Command line 7Zip to extract file by specified result path
8,782
You can use the -so
option to write the data to stdout
and redirect to your target file:
Example:
7z e -so xxxx.7z > yyy.txt
The commandline help of version 9.22
beta:
7-Zip [64] 9.22 beta Copyright (c) 1999-2011 Igor Pavlov 2011-04-18
Usage: 7z <command> [<switches>...] <archive_name> [<file_names>...]
[<@listfiles...>]
<Commands>
a: Add files to archive
b: Benchmark
d: Delete files from archive
e: Extract files from archive (without using directory names)
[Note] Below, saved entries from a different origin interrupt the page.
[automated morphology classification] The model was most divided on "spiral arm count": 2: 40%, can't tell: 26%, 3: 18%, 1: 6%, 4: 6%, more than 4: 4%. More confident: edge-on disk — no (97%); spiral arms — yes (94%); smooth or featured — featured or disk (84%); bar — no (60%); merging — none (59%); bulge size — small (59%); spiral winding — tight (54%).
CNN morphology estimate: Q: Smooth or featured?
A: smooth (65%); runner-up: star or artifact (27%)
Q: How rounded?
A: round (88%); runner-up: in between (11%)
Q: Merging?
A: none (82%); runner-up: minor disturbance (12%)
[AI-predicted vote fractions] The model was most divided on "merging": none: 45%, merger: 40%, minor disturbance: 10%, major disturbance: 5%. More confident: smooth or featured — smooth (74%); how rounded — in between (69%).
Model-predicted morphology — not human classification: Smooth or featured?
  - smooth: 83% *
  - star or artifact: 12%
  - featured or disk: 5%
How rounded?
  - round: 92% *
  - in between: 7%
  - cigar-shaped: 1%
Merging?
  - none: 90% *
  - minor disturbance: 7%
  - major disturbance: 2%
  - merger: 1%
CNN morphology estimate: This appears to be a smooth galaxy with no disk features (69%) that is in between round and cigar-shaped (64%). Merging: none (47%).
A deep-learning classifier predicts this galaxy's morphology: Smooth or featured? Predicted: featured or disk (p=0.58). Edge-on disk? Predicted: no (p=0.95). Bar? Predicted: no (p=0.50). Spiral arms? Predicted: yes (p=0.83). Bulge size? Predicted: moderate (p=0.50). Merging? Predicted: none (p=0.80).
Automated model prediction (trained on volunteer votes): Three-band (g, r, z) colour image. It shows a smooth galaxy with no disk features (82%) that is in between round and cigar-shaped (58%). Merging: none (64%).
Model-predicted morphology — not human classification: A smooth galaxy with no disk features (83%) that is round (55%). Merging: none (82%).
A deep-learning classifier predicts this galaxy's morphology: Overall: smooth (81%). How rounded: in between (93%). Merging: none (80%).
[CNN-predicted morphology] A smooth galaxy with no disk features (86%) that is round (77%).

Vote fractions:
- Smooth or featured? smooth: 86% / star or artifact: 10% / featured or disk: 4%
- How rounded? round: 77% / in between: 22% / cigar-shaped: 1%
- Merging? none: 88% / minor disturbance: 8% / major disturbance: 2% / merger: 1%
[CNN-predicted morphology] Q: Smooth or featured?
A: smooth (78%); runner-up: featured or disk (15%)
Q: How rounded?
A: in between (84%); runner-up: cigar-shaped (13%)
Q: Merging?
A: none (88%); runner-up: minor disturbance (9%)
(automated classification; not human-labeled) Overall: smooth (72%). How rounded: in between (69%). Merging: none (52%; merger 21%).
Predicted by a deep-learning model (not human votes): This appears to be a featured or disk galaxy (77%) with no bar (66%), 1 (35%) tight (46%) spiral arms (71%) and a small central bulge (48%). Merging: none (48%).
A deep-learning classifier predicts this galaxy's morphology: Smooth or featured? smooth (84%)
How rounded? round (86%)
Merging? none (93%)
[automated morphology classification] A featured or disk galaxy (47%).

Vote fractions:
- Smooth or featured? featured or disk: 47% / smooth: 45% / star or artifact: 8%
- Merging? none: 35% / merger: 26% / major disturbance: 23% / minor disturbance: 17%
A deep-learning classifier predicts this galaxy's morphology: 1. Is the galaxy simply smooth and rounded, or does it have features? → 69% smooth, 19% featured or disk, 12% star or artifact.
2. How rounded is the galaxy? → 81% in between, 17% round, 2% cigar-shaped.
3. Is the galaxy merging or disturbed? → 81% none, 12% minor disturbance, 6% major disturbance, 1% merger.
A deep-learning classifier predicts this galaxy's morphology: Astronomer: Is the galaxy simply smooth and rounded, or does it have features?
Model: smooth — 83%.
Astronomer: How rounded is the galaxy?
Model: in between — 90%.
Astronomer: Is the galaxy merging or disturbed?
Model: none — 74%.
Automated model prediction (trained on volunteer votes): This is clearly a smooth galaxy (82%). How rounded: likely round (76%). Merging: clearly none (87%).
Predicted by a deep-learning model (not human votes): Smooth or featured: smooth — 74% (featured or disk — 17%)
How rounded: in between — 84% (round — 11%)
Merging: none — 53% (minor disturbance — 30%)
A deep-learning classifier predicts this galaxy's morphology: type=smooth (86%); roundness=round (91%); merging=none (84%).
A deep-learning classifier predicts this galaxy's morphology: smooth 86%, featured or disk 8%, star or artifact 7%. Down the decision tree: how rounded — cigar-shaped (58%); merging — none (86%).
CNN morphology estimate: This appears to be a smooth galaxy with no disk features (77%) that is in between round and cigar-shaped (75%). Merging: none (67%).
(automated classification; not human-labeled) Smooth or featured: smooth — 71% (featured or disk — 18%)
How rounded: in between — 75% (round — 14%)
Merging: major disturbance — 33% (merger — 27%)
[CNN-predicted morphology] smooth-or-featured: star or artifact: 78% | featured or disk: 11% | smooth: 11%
l: List contents of archive
t: Test integrity of archive
u: Update files to archive
x: eXtract files with full paths
<Switches>
-ai[r[-|0]]{@listfile|!wildcard}: Include archives
-ax[r[-|0]]{@listfile|!wildcard}: eXclude archives
-bd: Disable percentage indicator
-i[r[-|0]]{@listfile|!wildcard}: Include filenames
-m{Parameters}: set compression Method
-o{Directory}: set Output directory
-p{Password}: set Password
-r[-|0]: Recurse subdirectories
-scs{UTF-8 | WIN | DOS}: set charset for list files
-sfx[{name}]: Create SFX archive
-si[{name}]: read data from stdin
-slt: show technical information for l (List) command
-so: write data to stdout
-ssc[-]: set sensitive case mode
-ssw: compress shared files
-t{Type}: Set type of archive
-u[-][p#][q#][r#][x#][y#][z#][!newArchiveName]: Update options
-v{Size}[b|k|m|g]: Create volumes
-w[{path}]: assign Work directory. Empty path means a temporary directory
-x[r[-|0]]]{@listfile|!wildcard}: eXclude filenames
-y: assume Yes on all queries
More recent alpha versions (9.30) also do not allow to specify a target filename as direct parameter without redirection.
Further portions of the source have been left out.